>> BEGIN DOCUMENT SEGMENT

Hot coat problems

Hi everyone,

Just got to hot coating my second long board and have had some problems with uneven drying with the resin… that is all the large flat horizontal surfaces are drying as per normal, but as the resin rolls over onto the rails and down to the tape, it is remaining tacky to the touch and is taking 2-3 days to fully cure…and looks like the wax hasn’t come to the surface. My first board was hot coated with premixed filler coat resin and every hotcoat went without a hitch.

The board has a glass on fin and it has been a nightmare as well with both vertical faces of the fin remaining very tacky and not sandable at all.

Temps have dropped down here coming into winter and the temp this morning when I did the hotcoat was 17deg. celcius or 62 deg.F. Wax in Styrene ratio was 2.5% and catalised at 1.5% due to the lower temp. 30 mins worktime before it kicked which surprised me. The wax solution was mixed for a full 2mins with a drill and stirrer attachment, and once catalised mixed for a further minute. As far as I can figure… I have done everything by the book, but every batch of filler resin I make up, I have an irregular drying problem.

I called my supplier and he has had no other complaints and was unable to offer any help other than to up the ratio from 2% to 2.5% for the lower temp, which I did but had the same outcome. Both the Laminating resin and the Wax in Styrene are from top shelf companies and good quality product, not cheap stuff.

Also, I am noticing quite a lot of pinholes after sanding. I am presuming this could be from the amount of aggetation I am doing? And using the mix pretty well straight away. 

Will letting the mix stand for a time before using it rid the mix of the bubbles, and is there a better way I can mix my resin without creating the bubbles in the first place?

Any help would be much appreciated.

Shane,

You did one or a few things here, you either had the resin slab off by putting too thick of a hot coat, or you kept messing with the hot coat right before it was goin to kick, and or you didn’t make it a hot enough hot coat.

The quick fix is try putting wax paper on the rails where it’s stil wet, Sometimes this will allow the resin to do it’s thing. The other step is to put a fresh light thin hot hoat over the area.

So let us review…The hot coat didn’t do this on the bottom, or on the flats of the deck because it’s flat and the resin pools, but on the radius of the rail, it decided to slab off dragging the surfacing agent with it to the abyss of the shop floor. So to was either too thick on the rails and the weight and tension pulled it off. his usually shows iself a a brain like looking pattern on the rails

 

So next time just put eough resin to fill the weave, not pool on top of it. Brush it out, and walk away. Don’t fuss with it…walkaway…brush, brush…walk.  And make sure you put enough catalyst in itso it kicks fast enough so it doesn’t get a chance to slab off.

 

Pin holes.

Pinholes are caused by pulling too much resin out of the cloth during lamination.

Think of the cloth as a spongee. If you you squeeze all the water out it will pull in air, If you leave it saturated it will drip out, if you wet the spongee and slightly squeeze it, it will be perfectly wet where no water drops out or pulls in water.

 

 

 

Shane, 

Have you fixed your tacky problems yet?  On the tacky parts you can mix a batch of sanding resin and brush it on to the tacky parts.  Once that dries sand as normal.

>> END DOCUMENT SEGMENT
>> BEGIN DATA PROVIDED

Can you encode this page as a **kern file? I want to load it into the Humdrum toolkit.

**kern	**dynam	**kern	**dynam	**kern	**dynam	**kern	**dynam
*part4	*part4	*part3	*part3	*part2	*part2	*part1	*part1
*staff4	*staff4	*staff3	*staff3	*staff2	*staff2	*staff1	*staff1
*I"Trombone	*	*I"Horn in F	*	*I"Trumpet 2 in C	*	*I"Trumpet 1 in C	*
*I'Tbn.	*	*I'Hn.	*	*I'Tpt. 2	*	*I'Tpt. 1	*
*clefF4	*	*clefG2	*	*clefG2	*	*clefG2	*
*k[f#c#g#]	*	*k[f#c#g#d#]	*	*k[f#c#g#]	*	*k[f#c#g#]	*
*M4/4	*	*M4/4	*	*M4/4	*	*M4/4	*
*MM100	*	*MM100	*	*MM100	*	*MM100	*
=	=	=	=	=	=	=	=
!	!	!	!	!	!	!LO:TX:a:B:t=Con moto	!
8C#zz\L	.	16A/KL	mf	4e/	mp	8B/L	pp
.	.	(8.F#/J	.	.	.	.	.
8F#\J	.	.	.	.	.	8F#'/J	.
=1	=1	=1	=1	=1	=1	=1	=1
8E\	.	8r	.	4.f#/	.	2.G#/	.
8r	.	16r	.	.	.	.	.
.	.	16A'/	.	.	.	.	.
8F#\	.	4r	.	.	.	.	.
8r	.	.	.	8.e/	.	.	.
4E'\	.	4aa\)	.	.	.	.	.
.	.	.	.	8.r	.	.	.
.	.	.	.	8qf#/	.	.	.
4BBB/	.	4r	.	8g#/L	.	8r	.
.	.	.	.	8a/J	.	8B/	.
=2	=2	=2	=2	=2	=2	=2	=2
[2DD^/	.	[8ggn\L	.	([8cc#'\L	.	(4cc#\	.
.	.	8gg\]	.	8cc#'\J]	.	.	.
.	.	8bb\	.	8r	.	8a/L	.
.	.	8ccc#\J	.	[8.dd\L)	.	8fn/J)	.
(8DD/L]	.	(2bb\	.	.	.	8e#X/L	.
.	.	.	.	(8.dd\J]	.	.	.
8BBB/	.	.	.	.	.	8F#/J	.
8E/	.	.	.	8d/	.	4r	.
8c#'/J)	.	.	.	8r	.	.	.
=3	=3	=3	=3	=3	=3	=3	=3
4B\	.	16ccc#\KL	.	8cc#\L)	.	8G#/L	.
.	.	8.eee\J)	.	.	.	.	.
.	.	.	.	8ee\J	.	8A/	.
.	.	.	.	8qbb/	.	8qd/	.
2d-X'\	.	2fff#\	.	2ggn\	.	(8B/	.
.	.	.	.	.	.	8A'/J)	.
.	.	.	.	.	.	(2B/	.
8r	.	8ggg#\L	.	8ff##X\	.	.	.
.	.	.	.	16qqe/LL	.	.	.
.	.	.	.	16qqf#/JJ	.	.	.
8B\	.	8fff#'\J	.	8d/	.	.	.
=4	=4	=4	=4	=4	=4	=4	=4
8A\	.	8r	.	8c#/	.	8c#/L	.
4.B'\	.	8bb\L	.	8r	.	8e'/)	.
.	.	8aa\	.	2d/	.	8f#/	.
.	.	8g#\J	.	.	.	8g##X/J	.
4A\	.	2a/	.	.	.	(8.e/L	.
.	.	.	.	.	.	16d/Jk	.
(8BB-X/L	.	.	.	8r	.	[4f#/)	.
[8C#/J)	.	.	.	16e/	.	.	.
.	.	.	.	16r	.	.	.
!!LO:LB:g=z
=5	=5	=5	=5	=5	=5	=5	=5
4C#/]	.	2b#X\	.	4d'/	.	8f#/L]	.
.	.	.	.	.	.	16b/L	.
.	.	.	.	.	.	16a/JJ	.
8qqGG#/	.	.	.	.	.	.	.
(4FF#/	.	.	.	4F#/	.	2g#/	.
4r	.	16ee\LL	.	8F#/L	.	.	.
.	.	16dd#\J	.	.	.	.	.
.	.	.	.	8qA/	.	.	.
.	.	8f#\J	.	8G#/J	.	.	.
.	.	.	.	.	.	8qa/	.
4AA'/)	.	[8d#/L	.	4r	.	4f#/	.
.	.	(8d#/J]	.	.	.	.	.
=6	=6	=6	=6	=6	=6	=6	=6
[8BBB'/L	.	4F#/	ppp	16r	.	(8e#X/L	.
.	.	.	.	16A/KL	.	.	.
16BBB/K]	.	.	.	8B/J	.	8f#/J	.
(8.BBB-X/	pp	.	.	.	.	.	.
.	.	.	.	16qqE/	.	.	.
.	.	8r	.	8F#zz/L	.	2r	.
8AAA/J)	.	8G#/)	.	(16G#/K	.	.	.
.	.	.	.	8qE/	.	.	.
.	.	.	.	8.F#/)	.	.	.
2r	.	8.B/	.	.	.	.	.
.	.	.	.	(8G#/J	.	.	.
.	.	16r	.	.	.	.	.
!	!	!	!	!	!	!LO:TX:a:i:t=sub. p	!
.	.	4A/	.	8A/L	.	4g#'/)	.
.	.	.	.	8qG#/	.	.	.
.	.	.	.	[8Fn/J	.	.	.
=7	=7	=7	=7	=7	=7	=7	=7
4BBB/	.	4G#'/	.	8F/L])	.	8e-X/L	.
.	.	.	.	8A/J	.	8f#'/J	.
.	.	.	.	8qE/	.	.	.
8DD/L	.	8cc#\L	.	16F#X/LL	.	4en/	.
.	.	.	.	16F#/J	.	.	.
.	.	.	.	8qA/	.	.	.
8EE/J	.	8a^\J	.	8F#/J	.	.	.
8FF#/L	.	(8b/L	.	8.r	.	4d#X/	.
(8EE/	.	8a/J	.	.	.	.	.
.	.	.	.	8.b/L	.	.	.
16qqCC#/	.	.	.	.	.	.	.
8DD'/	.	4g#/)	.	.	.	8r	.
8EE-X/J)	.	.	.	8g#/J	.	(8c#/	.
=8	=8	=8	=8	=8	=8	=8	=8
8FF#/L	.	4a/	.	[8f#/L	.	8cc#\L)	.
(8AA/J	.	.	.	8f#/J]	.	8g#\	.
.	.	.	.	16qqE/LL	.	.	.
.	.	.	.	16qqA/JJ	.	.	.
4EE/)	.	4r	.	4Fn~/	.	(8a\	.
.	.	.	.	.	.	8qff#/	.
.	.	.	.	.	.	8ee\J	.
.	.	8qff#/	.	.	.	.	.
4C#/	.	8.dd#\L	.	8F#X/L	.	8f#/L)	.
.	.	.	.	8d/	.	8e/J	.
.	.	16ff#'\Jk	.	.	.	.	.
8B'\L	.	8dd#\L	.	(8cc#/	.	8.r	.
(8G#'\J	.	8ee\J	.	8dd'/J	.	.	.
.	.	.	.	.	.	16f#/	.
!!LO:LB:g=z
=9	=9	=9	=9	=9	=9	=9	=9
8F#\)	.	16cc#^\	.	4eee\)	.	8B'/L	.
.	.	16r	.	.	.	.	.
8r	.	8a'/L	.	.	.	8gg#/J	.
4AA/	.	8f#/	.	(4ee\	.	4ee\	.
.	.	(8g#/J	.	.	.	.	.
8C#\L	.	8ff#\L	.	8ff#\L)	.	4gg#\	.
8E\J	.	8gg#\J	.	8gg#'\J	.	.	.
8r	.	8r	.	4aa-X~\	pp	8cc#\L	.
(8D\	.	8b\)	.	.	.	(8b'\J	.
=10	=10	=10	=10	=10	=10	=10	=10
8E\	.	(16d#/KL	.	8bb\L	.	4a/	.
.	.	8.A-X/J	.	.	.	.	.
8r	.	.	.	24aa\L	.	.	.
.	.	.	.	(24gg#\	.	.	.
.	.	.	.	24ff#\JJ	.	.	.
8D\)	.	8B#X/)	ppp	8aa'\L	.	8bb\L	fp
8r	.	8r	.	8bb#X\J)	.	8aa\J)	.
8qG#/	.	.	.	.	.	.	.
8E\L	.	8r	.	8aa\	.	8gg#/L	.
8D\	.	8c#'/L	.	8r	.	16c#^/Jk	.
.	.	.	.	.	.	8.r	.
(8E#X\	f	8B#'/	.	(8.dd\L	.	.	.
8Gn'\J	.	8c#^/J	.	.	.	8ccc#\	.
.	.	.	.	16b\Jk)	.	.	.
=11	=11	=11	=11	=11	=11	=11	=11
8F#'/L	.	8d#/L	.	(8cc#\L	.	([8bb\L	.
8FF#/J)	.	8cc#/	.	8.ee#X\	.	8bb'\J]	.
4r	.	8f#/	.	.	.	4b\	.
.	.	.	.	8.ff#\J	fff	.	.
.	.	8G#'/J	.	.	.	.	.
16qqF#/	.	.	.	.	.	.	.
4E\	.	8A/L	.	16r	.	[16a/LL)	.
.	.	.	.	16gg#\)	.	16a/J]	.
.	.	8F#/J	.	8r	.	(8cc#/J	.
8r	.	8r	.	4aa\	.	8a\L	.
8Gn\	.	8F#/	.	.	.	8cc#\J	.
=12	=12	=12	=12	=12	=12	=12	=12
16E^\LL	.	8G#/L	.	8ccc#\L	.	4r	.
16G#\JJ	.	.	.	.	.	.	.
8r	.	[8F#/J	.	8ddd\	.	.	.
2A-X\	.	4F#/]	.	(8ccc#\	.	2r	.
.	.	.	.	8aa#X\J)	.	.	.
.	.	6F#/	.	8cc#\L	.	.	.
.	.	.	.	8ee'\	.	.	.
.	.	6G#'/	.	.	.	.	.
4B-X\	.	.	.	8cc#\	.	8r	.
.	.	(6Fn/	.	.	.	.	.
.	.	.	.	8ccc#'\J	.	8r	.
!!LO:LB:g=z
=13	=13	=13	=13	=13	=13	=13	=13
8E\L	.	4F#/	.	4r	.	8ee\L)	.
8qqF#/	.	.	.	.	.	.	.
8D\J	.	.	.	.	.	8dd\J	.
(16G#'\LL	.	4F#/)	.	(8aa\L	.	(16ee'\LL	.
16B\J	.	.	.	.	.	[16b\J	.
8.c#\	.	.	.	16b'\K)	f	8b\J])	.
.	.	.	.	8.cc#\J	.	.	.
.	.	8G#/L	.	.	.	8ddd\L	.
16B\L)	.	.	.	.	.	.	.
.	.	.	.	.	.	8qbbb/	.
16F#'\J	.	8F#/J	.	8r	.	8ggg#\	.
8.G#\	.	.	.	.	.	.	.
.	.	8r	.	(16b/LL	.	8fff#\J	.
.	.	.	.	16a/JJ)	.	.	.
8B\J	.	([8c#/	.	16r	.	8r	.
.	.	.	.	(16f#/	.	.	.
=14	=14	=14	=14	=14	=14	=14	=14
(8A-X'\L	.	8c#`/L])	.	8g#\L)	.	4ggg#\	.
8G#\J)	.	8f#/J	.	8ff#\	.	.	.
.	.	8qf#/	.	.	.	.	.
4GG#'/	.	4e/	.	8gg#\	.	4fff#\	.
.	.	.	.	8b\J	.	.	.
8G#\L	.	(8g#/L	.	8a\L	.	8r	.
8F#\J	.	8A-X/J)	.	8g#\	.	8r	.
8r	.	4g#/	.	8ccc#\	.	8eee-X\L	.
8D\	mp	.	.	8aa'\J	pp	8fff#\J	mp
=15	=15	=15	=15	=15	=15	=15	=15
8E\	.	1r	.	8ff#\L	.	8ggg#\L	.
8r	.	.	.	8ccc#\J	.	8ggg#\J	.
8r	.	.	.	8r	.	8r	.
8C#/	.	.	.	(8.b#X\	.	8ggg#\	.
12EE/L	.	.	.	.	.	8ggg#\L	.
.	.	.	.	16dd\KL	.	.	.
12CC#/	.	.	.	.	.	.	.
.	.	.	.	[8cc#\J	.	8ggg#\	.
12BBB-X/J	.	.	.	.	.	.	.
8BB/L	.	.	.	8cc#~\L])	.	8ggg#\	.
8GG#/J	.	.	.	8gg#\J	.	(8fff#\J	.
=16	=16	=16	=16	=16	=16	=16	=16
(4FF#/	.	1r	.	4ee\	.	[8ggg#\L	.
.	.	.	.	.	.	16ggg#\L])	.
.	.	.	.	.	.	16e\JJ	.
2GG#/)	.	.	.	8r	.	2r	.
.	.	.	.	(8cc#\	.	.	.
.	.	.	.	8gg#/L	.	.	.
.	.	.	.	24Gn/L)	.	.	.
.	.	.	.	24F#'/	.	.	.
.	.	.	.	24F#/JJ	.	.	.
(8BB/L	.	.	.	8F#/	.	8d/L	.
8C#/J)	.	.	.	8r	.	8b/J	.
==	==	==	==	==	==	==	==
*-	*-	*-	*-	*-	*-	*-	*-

>> END DATA PROVIDED

AIM OF THE TASK: Can you carry the surfboard hot coat discussion forward from the point where it stops? The lines are unrelated to the surfboard hot coat discussion.

RESULT OF THIS TASK:
If you have Dirty tacky spots on your board you can take Styrene and use that to clean your board before do more SR. 

Know that if you put more sanding resin on sandable sanding resin you will not get a good adheasion between the 1st coat of SR and 2nd.  That would need to be scratched up to get at good bond.  Don’t do this before all of your board has good SR because you will create dust that will stick to the sticky parts and be ugly.

Clear as mud?  

Dave

That weather temp is fine for hot caoting.

If it catalysed in 30 minutes then you did not use enough MEKP. I prefer under 10 minutes to kick. Definitely needed to add more catalyst given the lower temp. Maybe needed to add another tablespoon or two of surfacing agent, but the real problem was long curing time and as Resinhead said, the wax is on the floor as opposed to on the board.

 

I always go generous with the MEKP for hotcaots and glosscoats.

 

 

 

i would like to mention that drew is an experienced glasser, and a faster kick is what he likes best. However its probably a good idea to not shoot it too hot.

 Be the Goldilocks of MEKP. Right in the middle. 

Enough time to work, but hot enough to help make things kick n cure a little faster. 

Angus-

 

If you can make a quick vacuum bag,  Resin doesn’t go non tacky exposed to air.  Slip it in a vac bag, suck the air out, and come back later.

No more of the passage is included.